鎮南王府主院書房里。
墨凜夜等候多時了,見蘇傾容來了微微皺眉。
“進來。”
密室的門打開,蘇傾容走了進去。
秦苒正守候在太上皇身側,見蘇傾容來了迎了過去。
“太上皇今天早上吃了藥后就一直昏睡,到了現在還沒醒來,三小姐您快過來把脈看看。”
蘇傾容皺眉,不應該啊。
風毒雖然兇猛但是只要有解毒藥劑并不算絕癥,而且恢復起來也是立竿見影的。
蘇傾容走過去,抓住太上皇的手把脈。
“不對。”
這脈象有問題。
“父皇如何了”墨凜夜看向蘇傾容。
蘇傾容松開手。“太上皇中了蝕骨毒而后又中了風毒,我以為解毒后就會沒事,但是我太低估了下毒之人的心狠手辣。”
她看向墨凜夜,聲音變得低沉起來。
“太上皇的身體里還有一種慢性毒,名叫厭毒這種毒無藥可救。”
墨凜夜上前抓住蘇傾容的手臂。
“你必須救他。”
手臂被他捏得生疼,蘇傾容皺起眉頭。
“放手。”
“如果太上皇有不測,本王就殺了你抵命”
墨凜夜眼圈發紅,眼底泛起殺意。
蘇傾容急忙打住。“王爺就不能聽我把話說完嗎。”
“太上皇雖然中了厭毒,而且沒有解藥,但是我有辦法可以解毒。”
聽到蘇傾容這句話,墨凜夜松開手。
“說。”
蘇傾容揉著發酸的手,肅穆道
“太上皇中的厭毒無藥可解,但是卻可以用一種特殊的辦法以毒攻毒,之前厭毒一直都隱藏著沒有表現出來,其實和風毒有一定的影響,毒物相克互相壓制所以反而不明顯,現在解了風毒所以毒才顯現了出來。”
“三小姐的意思是,以毒攻毒”秦苒說道。
蘇傾容點頭。“對,以毒攻毒,但是并不是所有的毒都適合。”
“需要什么。”墨凜夜問道。
蘇傾容看向他。“九眼黃金蟾”
此話一出,秦苒一臉震驚。
“九眼黃金蟾我只在一本民間雜書上見過,恐怕早就絕跡了。”
“并沒有絕跡。”蘇傾容說道。
秦苒一臉震驚。“三小姐見過”
蘇傾容點頭。
并不是蘇傾容本人見過,而是這副身體在年幼的時候,有過這么一段記憶。
就在她長大的那個村子里,有一次外出去山上采果子,在一處溫泉池邊看到過一只金色的蟾蜍,長著九只眼睛看起來極其怪異。
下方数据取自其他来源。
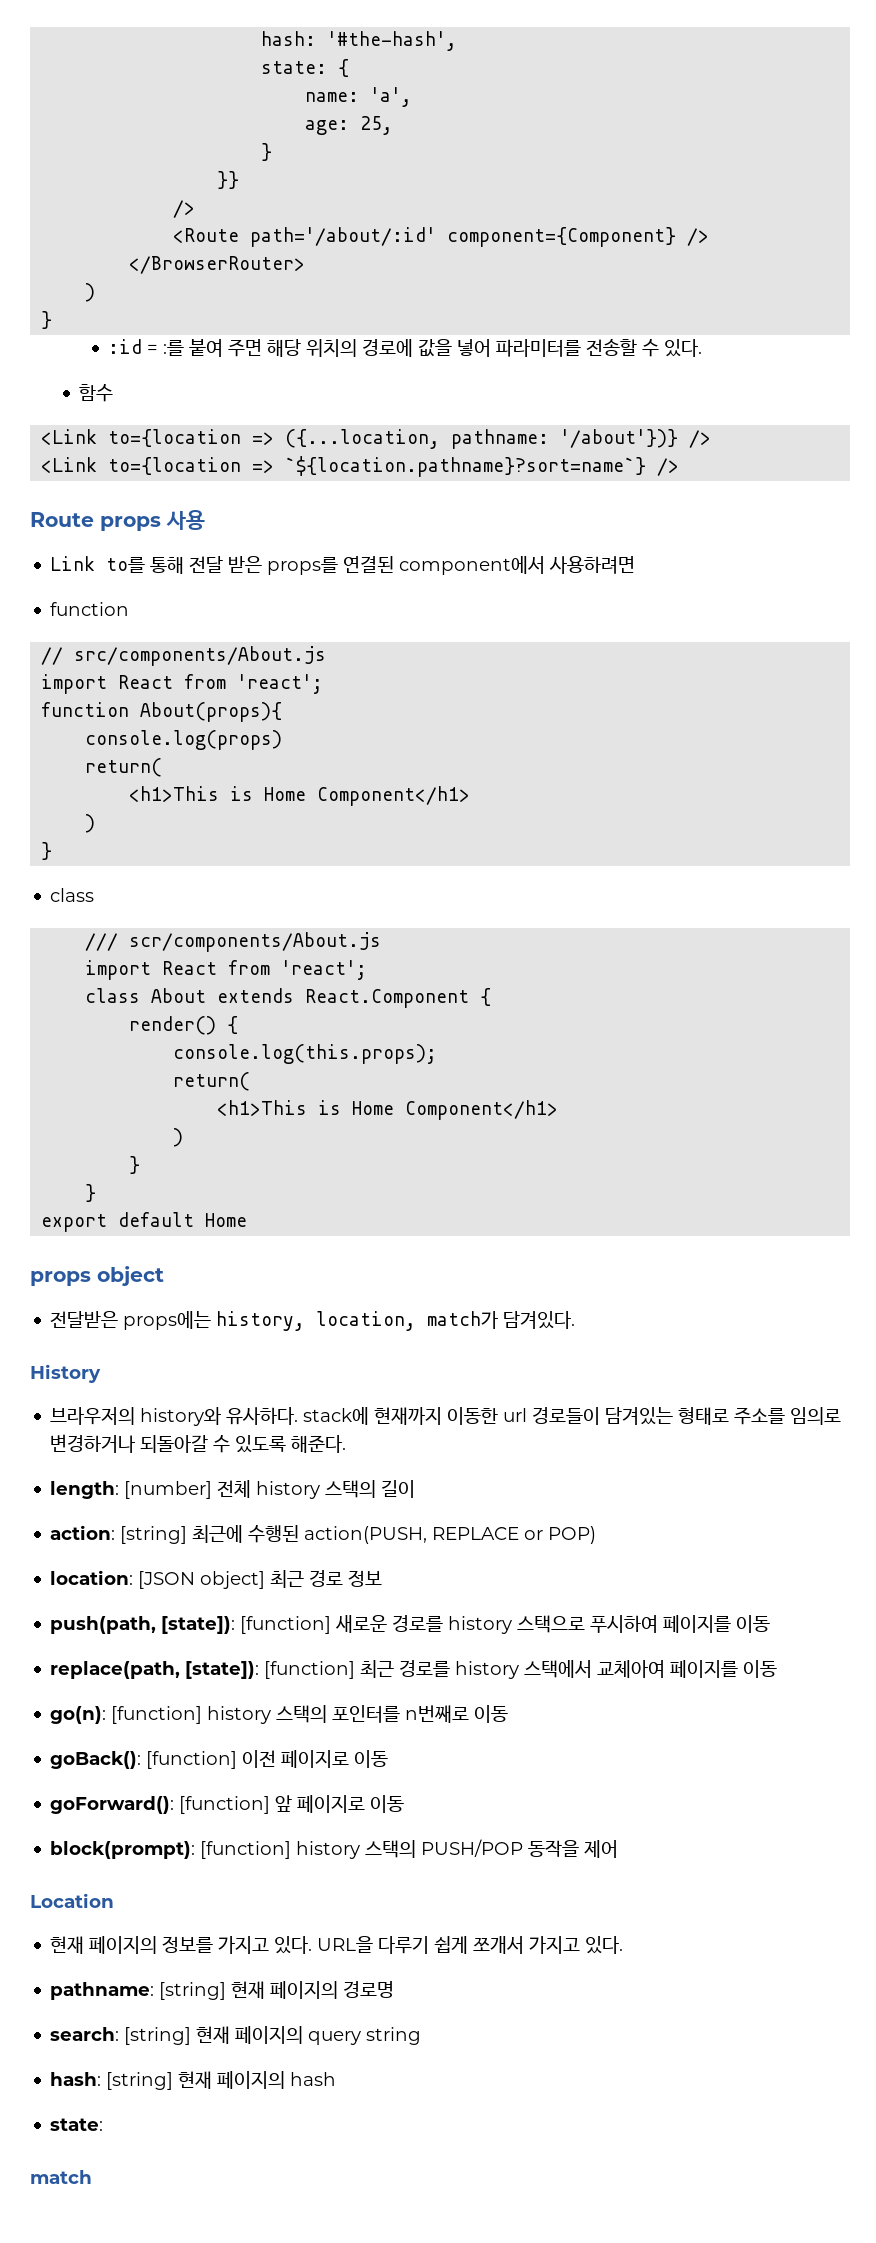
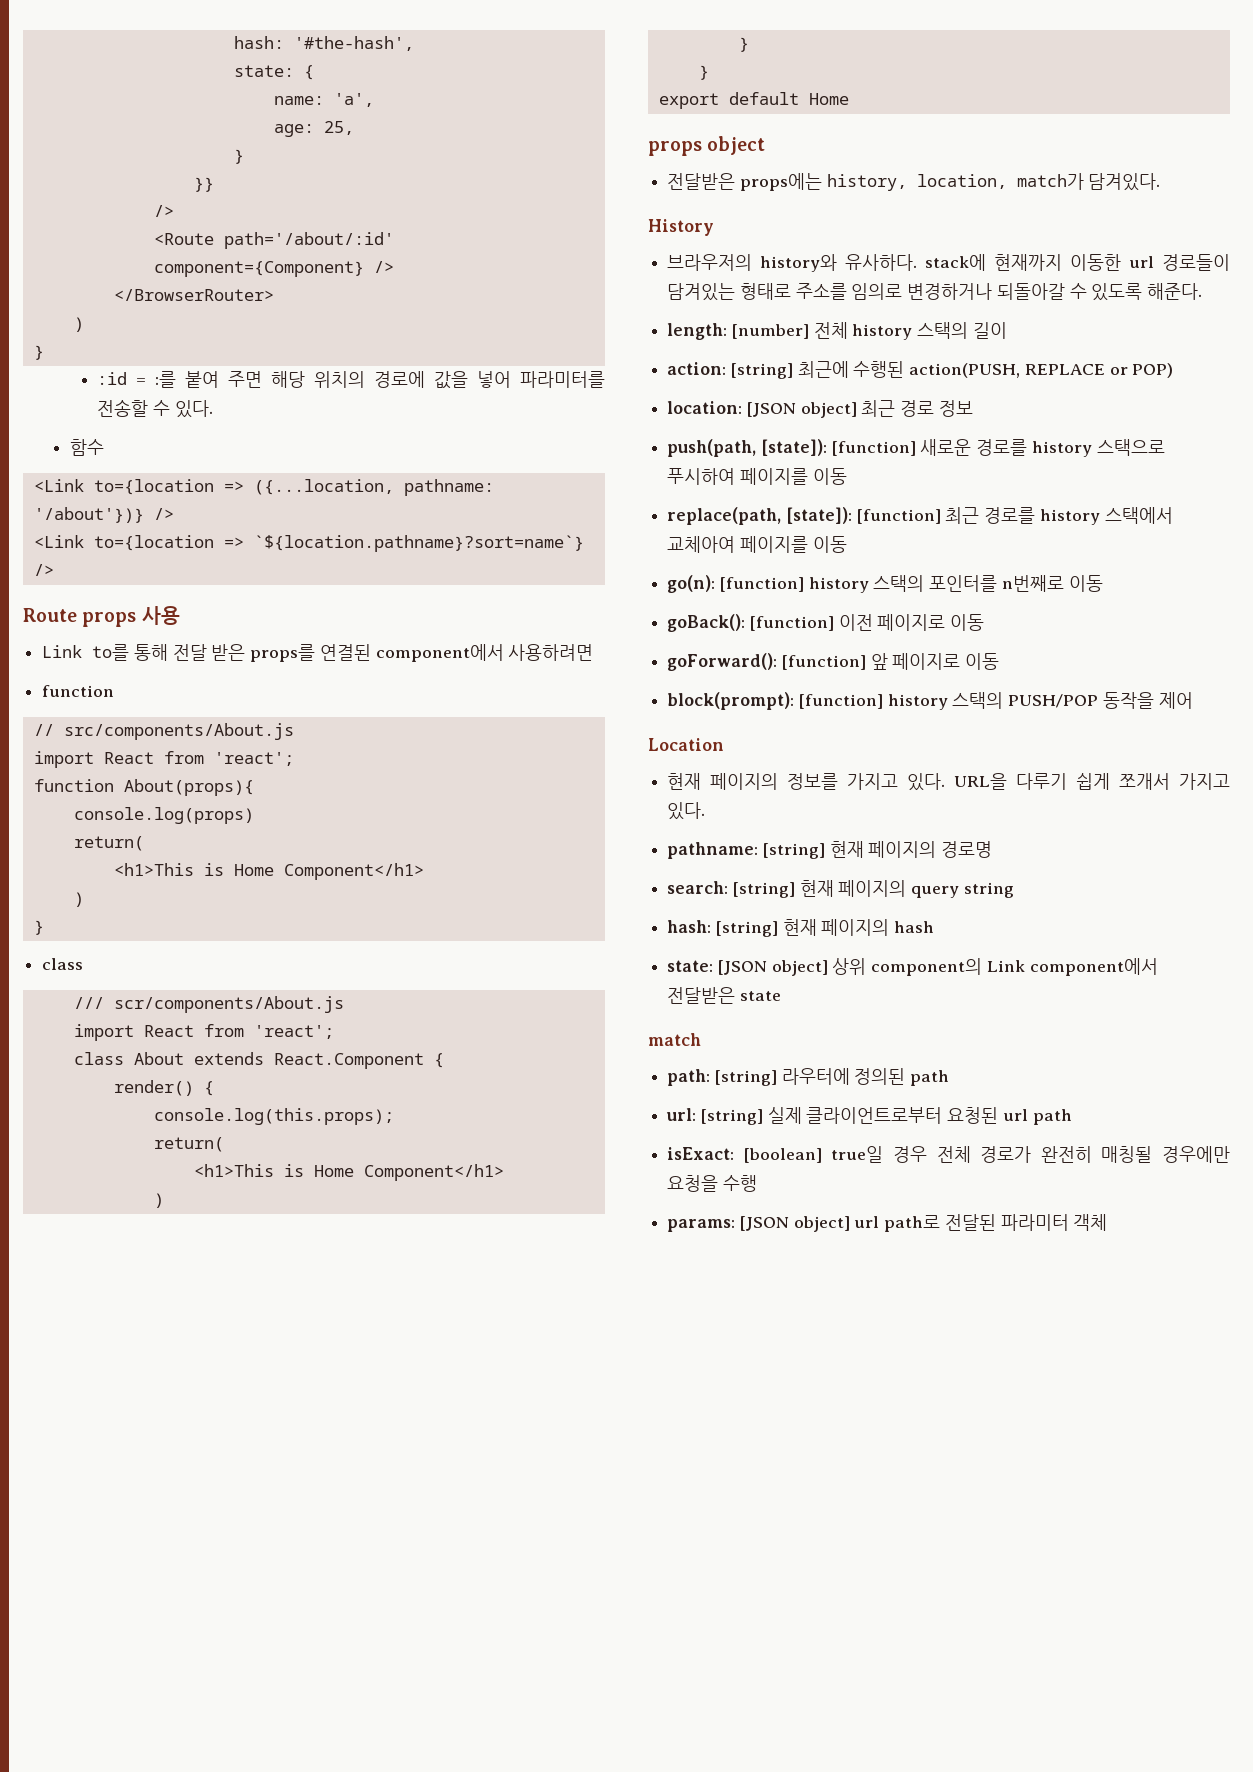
[30,2170,92,2184] // match -> [717,958,1158,976] [667,987,781,1004] [648,1033,701,1046] [667,1068,950,1086] [666,1107,1072,1125] [667,1146,1230,1163] [667,1175,757,1192] [667,1214,1108,1232] [JSON object] 상위 component의 Link component에서 전달받은 state // match // path: [string] 라우터에 정의된 path // url: [string] 실제 클라이언트로부터 요청된 url path // isExact: [boolean] true일 경우 전체 경로가 완전히 매칭될 경우에만 요청을 수행 // params: [JSON object] url path로 전달된 파라미터 객체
原身被嚇得不輕跑回家去摔傷了腿,所以對這段記憶非常深刻,哪怕時隔多年記憶也還留在了這副軀體里。
“在哪”墨凜夜問道。
蘇傾容吐出三個字。
“云源村”
“父皇還可以支撐多久。”墨凜夜望著病榻上昏迷不醒的太上皇,拳頭攥緊。
“最少一個月,最多半年。”
“三天后本王與你一同去云源村。”
蘇傾容張了張嘴,想拒絕。
望著他緊張榻上老者的模樣,終是沒能開口,只說了句。
“好吧。”
從密室出來,蘇傾容打算回郡主府去,剛走出去沒幾步,秦苒追了出來。
“三小姐留步。”
蘇傾容回頭看向他,他身著一襲白衣,容貌俊秀,雖不及墨凜夜,卻給人一種非常隨和的親近感。
蘇傾容對他印象不差。
“秦太醫有事”蘇傾容問道。
“鄙人想和三小姐請教一下針灸術,希望三小姐能不吝賜教。”說著做了個揖,耳朵根都紅透了。